Mother’s fourth assignment of error is sustained.
E. GAL Fees
In her fifth, and final, assignment of error, Mother argues that the
court erred when it awarded the GAL fees while the present appeal was pending. In
doing so, Mother argues that the juvenile court was divested of jurisdiction to grant
the GAL’s fees while the case was before this court.
“‘[O]nce an appeal is perfected, the trial court is divested of
jurisdiction over matters that are inconsistent with the reviewing court’s jurisdiction
to reverse, modify, or affirm the judgment.’” State ex rel. Electronic Classroom of
Tomorrow v. Cuyahoga Cty. Court of Common Pleas, 2011-Ohio-626, ¶ 13, quoting
State ex rel. Rock v. School Emps. Retirement Bd., 2002-Ohio-3957, ¶ 8. Mother has not demonstrated that the trial court’s award of GAL fees
was inconsistent with the matters on appeal. In fact, Mother raised no other
assignment of error related to the GAL or the fees requested. “If the determination
of costs [or fees] is not directly related to the area or issues on appeal, a trial court’s
award of costs [or fees] pending appeal is not improper or without jurisdiction.”
J&H Reinforcing v. Ohio School Facilities Comm., 2014-Ohio-1963, ¶ 12 (10th
Dist.). Therefore, the juvenile court’s entry awarding GAL fees is not inconsistent
with the issues on appeal.
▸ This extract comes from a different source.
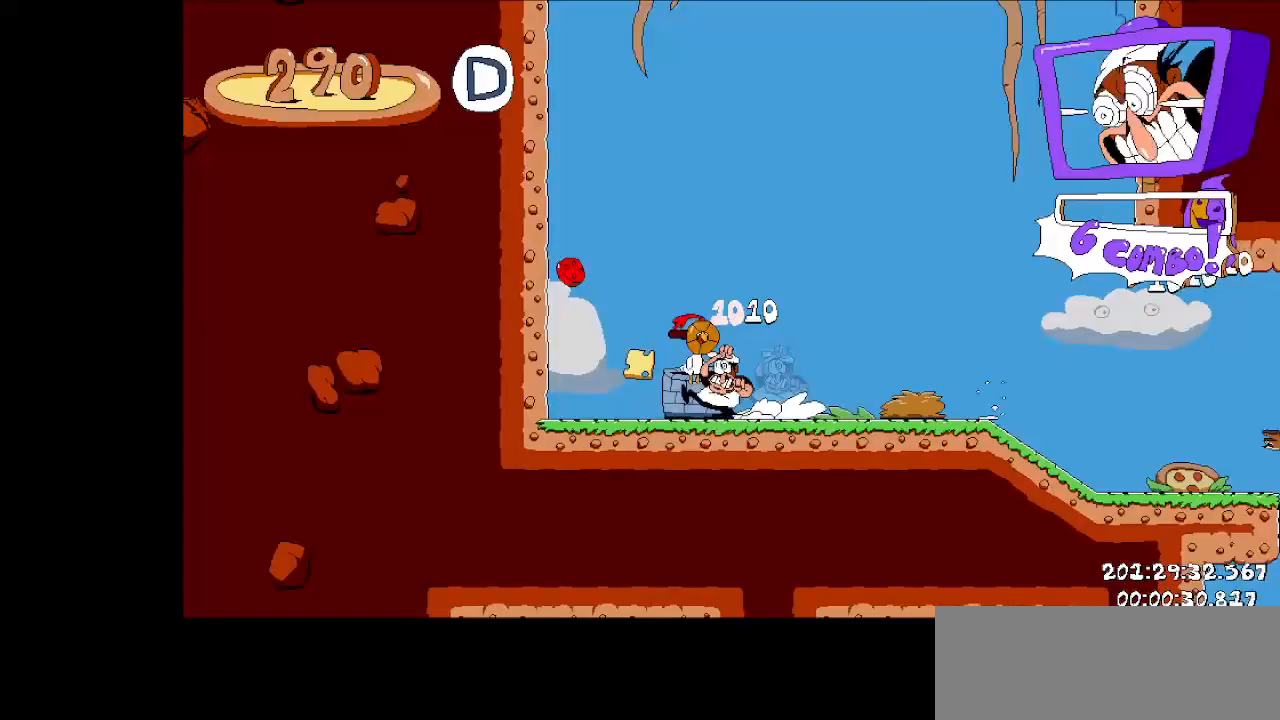
{"keys": [], "events": [[21, "dash", "up"], [21, "right", "up"]]}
Thus, the juvenile court did not err when it awarded the
GAL fees and Mother’s fifth assignment of error is overruled.
Judgment affirmed in part and reversed in part. The judgments of
the juvenile court are affirmed with the exception of the juvenile court’s judgment
granting a writ of habeas corpus, which is reversed.
It is ordered that the parties share equally the costs herein taxed.
The court finds there were reasonable grounds for this appeal.
It is ordered that a special mandate issue out of this court directing the
common pleas court, juvenile division, to carry this judgment into execution.
A certified copy of this entry shall constitute the mandate pursuant to Rule 27
of the Rules of Appellate Procedure.